Não conheço muitas experiências de verdadeiro mergulho na alma da poesia com crianças. Esse mergulho é lento e exige um trabalho continuado sobre essa matéria complexa que é feita de afectos e emoções.

Há muitos anos a minha querida amiga Maria Rosa Colaço publicou “A criança e a vida”, um livro maravilhoso de poesia, poesia verdadeira, grande poesia escrita pelos meninos pobres da sua sala de aula de uma escola primária. Vai na 43ª edição. O primeiro poema do livro, escrito por um menino de 9 anos fala assim do amor.

O amor
é um pássaro verde
num campo azul
no alto da madrugada

Vítor Barroca Moreira
9 anos

Neste último ano estive ligado a duas experiências de trabalho sobre poesia em duas escolas do 1º ciclo. Apesar de breve, a experiência foi muito rica. Deixo aqui dois poemas e uma pequena homenagem às professoras que agarraram essa experiência, esperando que tenham a possibilidade de a continuar. Não sei se os meninos que passaram por este trabalho virão a ser poetas. No entanto, é muito provável que venham a ser leitores de poesia e pessoas um pouco mais capazes de dialogar com as suas emoções.

Quando estou triste
as nuvens tapam o sol dentro de mim
e as paredes apertam-me
e os meus olhos deitam um mar de escuridão.

Mas de repente
o sol regressa
e os seus raios abraçam-me
e os pássaros cantam à minha volta.

Susana, Inês, Rafael,

Escola do 1º Ciclo da Venda do Pinheiro
Professora Susana Lopes


Eu sou um pássaro
chamado Noite.
Eu sou um pássaro a voar
no meio das cinzas pretas e secas
de um rosto imundo.
Ou uma tesoura a cortar
um lápis preto.

João Marreiros

Escola do 1º Ciclo da Av. Heróis do Ultramar, Évora
Professora Rita Carrapato

(Texto publicado no nº 5 da revista Perspectiva, Setembro/07)

POEMAS PARA UM DIA FELIZ

Grandes serão alguns dos poetas cuja escrita nasce do lado nocturno da vida. Não o vamos negar. Como também não podemos esquecer os outros, que exercem a sua arte com alegria espalhada pela vida e pelo verbo, inscrevendo-se do lado do sol, do amor realizado, da paixão pelos primores da natureza.

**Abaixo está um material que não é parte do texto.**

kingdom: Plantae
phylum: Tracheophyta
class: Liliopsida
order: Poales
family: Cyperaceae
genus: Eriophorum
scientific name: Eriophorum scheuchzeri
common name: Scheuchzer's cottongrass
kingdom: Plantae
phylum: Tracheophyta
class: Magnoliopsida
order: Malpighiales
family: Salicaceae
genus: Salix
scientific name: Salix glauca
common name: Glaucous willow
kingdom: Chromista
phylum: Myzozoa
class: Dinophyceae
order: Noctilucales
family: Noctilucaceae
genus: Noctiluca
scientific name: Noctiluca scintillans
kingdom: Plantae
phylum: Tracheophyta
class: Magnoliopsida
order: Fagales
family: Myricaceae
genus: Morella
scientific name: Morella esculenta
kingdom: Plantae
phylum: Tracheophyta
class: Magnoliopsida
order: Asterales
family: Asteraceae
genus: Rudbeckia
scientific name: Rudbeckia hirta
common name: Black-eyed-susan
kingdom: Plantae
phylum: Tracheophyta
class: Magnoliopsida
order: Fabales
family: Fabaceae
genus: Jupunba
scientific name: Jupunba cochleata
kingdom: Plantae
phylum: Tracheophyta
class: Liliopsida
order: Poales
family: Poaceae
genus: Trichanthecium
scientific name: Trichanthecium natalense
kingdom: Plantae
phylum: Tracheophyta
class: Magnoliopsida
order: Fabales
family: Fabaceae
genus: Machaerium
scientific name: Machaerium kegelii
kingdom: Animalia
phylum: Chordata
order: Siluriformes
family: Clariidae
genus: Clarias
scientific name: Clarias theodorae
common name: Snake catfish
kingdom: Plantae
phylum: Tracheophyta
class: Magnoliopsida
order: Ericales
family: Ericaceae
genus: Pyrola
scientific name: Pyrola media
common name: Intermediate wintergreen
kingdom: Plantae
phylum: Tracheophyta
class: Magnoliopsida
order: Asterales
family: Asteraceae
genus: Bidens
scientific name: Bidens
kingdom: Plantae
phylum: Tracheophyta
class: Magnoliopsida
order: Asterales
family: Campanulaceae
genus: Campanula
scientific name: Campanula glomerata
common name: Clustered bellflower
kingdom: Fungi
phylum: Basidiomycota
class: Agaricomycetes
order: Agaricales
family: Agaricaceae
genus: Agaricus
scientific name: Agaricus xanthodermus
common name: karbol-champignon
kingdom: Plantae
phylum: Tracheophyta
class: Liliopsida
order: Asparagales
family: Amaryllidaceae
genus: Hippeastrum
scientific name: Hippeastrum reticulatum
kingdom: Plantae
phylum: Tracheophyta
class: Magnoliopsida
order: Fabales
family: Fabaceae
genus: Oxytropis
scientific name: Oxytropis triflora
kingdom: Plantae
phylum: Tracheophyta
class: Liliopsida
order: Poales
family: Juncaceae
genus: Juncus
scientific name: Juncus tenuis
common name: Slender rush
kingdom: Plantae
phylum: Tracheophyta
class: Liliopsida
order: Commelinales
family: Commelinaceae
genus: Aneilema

Desde o início dos tempos que a poesia está presente onde estiver o Homem com as suas ansiedades e inquietações, as suas dúvidas, o seu júbilo de criatura capaz de gozar com êxtase o desvario do coração, a frescura da terra, a deslumbrante imensidão do universo.

Também na poesia portuguesa temos casos extraordinários de poesia feliz. Ou melhor, de poesia escrita em estado de felicidade.

Foi assim a proposta que me pus: juntar alguns poemas que nos ajudem a viver ou a tornar um dia, um único dia mais feliz.

“Poemas para um dia feliz” é o terceiro volume de uma série em que ao livro se junta um CD de Áudio com a declamação dos poemas. Porque é certo que muita poesia se apreende melhor pela música da voz e foi encostados a uma voz que muitos de nós descobrimos a festa da poesia

TRÊS POEMAS PARA UM DIA FELIZ

ANTÓNIO BOTTO


Afirmam que a vida é breve
Engano – a vida é comprida:
Cabe nela amor eterno
E ainda sobeja vida.


RUY BELO


E TUDO ERA POSSÍVEL

Na minha juventude antes de ter saído
de casa de meus pais disposto a viajar
eu conhecia já o rebentar do mar
das páginas dos livros que já tinha lido

Chegava o mês de maio era tudo florido
o rolo das manhãs punha-se a circular
e era só ouvir o sonhador falar
da vida como se ela houvesse acontecido

E tudo se passava numa outra vida
e havia para as coisas sempre uma saída
Quando foi isso? Eu próprio não o sei dizer

Só sei que tinha o poder de uma criança
entre as coisas e mim havia vizinhança
e tudo era possível era só querer



JOSÉ FANHA


Primeiro poema para a Matilde

Planta uma rosa branca.
Não chores
se um Outono provisório vier
dispersar as pétalas
ou se a terra as dissolver
no seu labor milenar.

Muitos anos depois
numa rua improvável
alguém há-de sorrir-te
com olhos de Primavera
e dentes brancos
como as pétalas
da rosa que um dia
soltaste ao vento.

sexta-feira, 21 de setembro de 2007

QUERIDAS BIBLIOTECAS

Cada vez mais as Bibliotecas fazem parte da minha vida.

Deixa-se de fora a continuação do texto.